Estou só a dizer coisas ...

um espaço para a reflexão e partilha ...

um espaço para a reflexão e partilha ...

Estou só a dizer coisas ...

06
Jun17

ser feliz

publicado por Tri

“O ser humano nasceu para ser feliz” é uma das afirmações que mais se ouve e uma das premissas mais consensuais do nosso tempo. Atualmente, a discussão sobre este assunto passa muito pela reflexão do que é ser feliz, sendo que cada indivíduo terá a sua resposta muito pessoal a esta questão, pois a felicidade, num certo ponto de vista, é pessoal e intransmissível. Por outro lado, há uma ideia quase que pré-concebida de felicidade, que faz parte do senso comum, onde todos os indivíduos consideram que ter felicidade é ter saúde, amor, família, dinheiro suficiente, etc.

 

Evidentemente que a ideia de felicidade não é um conceito recente, já se discute à muitos anos, e mais do que isso, existe uma preocupação constante e inquietante: ser feliz é um desejo do ser humano ou um direito?!

 

Só o Amor faz dos seres humanos seres pessoais, capazes de se entenderem, de se tolerarem, de se respeitarem, de constituírem compaixão, justiça e perdão. Desta forma, quem não ama não consegue, não pode, ser feliz, por mais que tenha, por mais que seja. Quem não ama vive mal o seu presente e não é capaz do futuro.

 

Aristóteles descortinou a felicidade como “a atividade de alma dirigida pela virtude”, ou seja, pelo exercício da virtude, e não da simples posse.
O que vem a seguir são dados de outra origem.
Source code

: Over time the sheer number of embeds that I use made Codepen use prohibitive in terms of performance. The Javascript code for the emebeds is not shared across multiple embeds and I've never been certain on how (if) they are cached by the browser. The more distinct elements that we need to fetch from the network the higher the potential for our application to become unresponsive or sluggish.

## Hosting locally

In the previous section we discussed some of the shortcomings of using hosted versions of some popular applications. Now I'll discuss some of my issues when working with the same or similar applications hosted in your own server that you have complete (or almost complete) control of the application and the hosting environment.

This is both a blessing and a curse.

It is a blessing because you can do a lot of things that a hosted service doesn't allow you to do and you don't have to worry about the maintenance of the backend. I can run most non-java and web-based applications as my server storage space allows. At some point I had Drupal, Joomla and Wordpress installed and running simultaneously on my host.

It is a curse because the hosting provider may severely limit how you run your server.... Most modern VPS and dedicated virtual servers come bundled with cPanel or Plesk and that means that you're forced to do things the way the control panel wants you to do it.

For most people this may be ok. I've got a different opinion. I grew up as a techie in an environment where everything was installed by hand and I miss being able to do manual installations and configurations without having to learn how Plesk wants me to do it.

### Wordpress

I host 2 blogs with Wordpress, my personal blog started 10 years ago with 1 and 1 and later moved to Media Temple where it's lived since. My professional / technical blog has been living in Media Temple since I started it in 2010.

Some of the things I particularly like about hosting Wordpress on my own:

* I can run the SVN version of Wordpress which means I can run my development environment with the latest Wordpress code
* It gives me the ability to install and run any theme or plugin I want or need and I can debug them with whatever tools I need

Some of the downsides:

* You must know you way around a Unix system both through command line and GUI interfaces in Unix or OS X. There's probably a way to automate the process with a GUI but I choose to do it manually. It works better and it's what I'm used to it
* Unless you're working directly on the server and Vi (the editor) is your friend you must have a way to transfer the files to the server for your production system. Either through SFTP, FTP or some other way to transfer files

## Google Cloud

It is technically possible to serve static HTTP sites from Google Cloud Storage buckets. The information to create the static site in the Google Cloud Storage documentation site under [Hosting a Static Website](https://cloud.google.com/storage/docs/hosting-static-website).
Só na liberdade é possível encontrar a felicidade.

 

A felicidade da liberdade consiste em levar o amor até ao esquecimento de si, na decisão livre e convicta de pôr a felicidade do outro antes da nossa própria. Assim, a felicidade é construída como um projeto com objetivos vitais de base como a solidariedade, a afetividade, a compaixão, o trabalho, a abertura, a cultura…

 

A felicidade é assim, apenas um direito do desejo de ser alguém, de ser para alguém.